Resilience and Adaptation: Falling faster can be seen as accelerating the process of understanding failure, minimizing hesitation, and adapting to new circumstances. It encourages an active approach—facing challenges boldly rather than fearing them.
Contrasting Traditional Teaching: The quote critiques conventional education or mentorship that focuses solely on ideal outcomes. Nietzsche highlights the value in teaching practical coping strategies, acknowledging that not everyone will reach "flight," but everyone will experience "falling."
Overall, the quote is a call to redefine teaching and growth by balancing the aspiration for success with preparedness for failure and the courage to persist.
“The higher we soar the smaller we appear to those who cannot fly.”
“The more abstract the truth you wish to teach, the more you need to seduce the senses to it.”
“He who would learn to fly one day must first learn to walk and run and climb and dance; one cannot fly into flying. ”
“I want to speak to the despisers of the body.
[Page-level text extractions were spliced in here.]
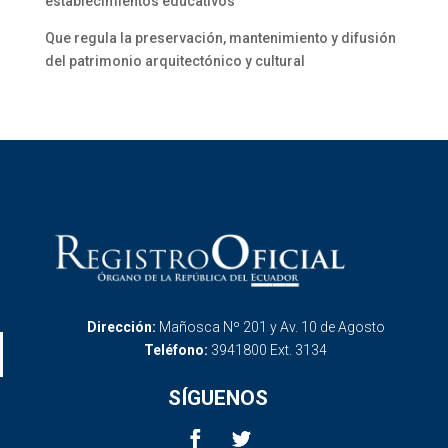
establecimientos educativos
Que regula la preservación, mantenimiento y difusión
del patrimonio arquitectónico y cultural
Dirección:
Mañosca Nº 201 y Av. 10 de Agosto
Teléfono:
3941800 Ext. 3134
SÍGUENOS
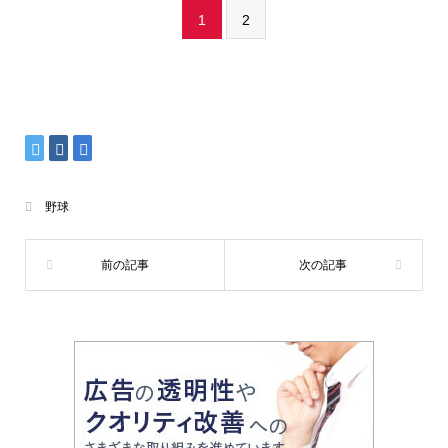
1
2
野球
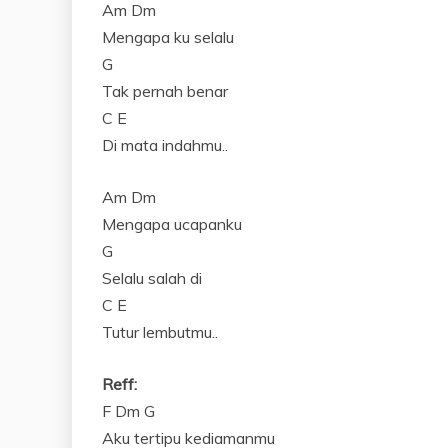
Am Dm
Mengapa ku selalu
G
Tak pernah benar
C E
Di mata indahmu..
Am Dm
Mengapa ucapanku
G
Selalu salah di
C E
Tutur lembutmu..
Reff:
F Dm G
Aku tertipu kediamanmu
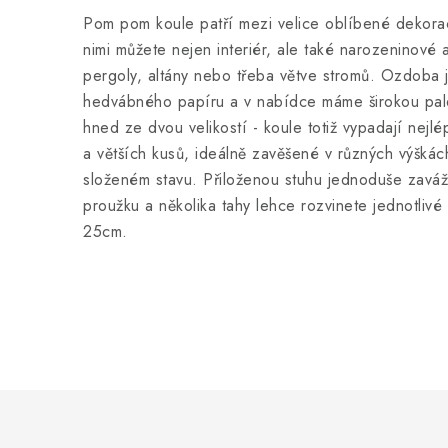
Pom pom koule patří mezi velice oblíbené dekora
nimi můžete nejen interiér, ale také narozeninové a
pergoly, altány nebo třeba větve stromů. Ozdoba
hedvábného papíru a v nabídce máme širokou pale
hned ze dvou velikostí - koule totiž vypadají nejl
a větších kusů, ideálně zavěšené v různých výšk
složeném stavu. Přiloženou stuhu jednoduše zavá
proužku a několika tahy lehce rozvinete jednotlivé 
25cm.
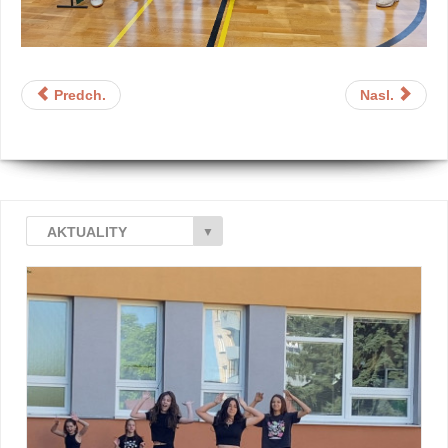
Predch.
Nasl.
AKTUALITY
▼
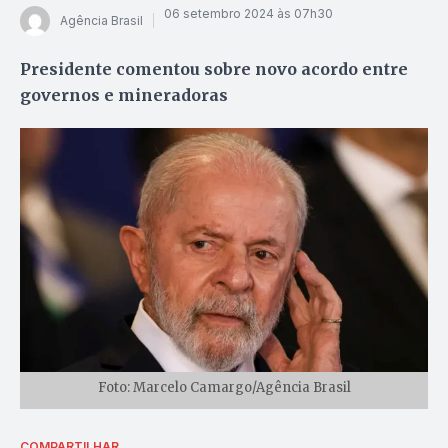
06 setembro 2024 às 07h30
Agência Brasil
Presidente comentou sobre novo acordo entre
governos e mineradoras
Foto: Marcelo Camargo/Agência Brasil
COMPARTILHAR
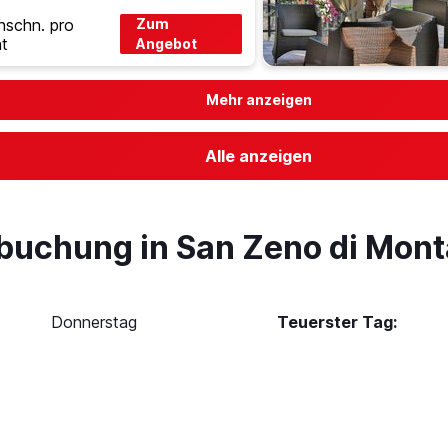
hschn. pro
Zum
t
Angebot
Mehr anzeigen
Alle anzeigen
lbuchung in San Zeno di Mon
Donnerstag
Teuerster Tag:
I would not have them learn and teach differently, but merely say farewell to their own bodies-- and thus become silent.”
“Books that teach us to dance: There are writers who, by portraying the impossible as possible, and by speaking of morality and genius as if both were high-spirited freedom, as if man were rising up on tiptoe and simply had to dance out of inner pleasure. ”
“As long as a man knows very well the strength and weaknesses of his teaching, his art, his religion, its power is still slight. The pupil and apostle who, blinded by the authority of the master and by the piety he feels toward him, pays no attention to the weaknesses of a teaching, a religion, and soon usually has for that reason more power than the master. The influence of a man has never yet grown great without his blind pupils. To help a perception to achieve victory often means merely to unite it with stupidity so intimately that the weight of the latter also enforces the victory of the former.”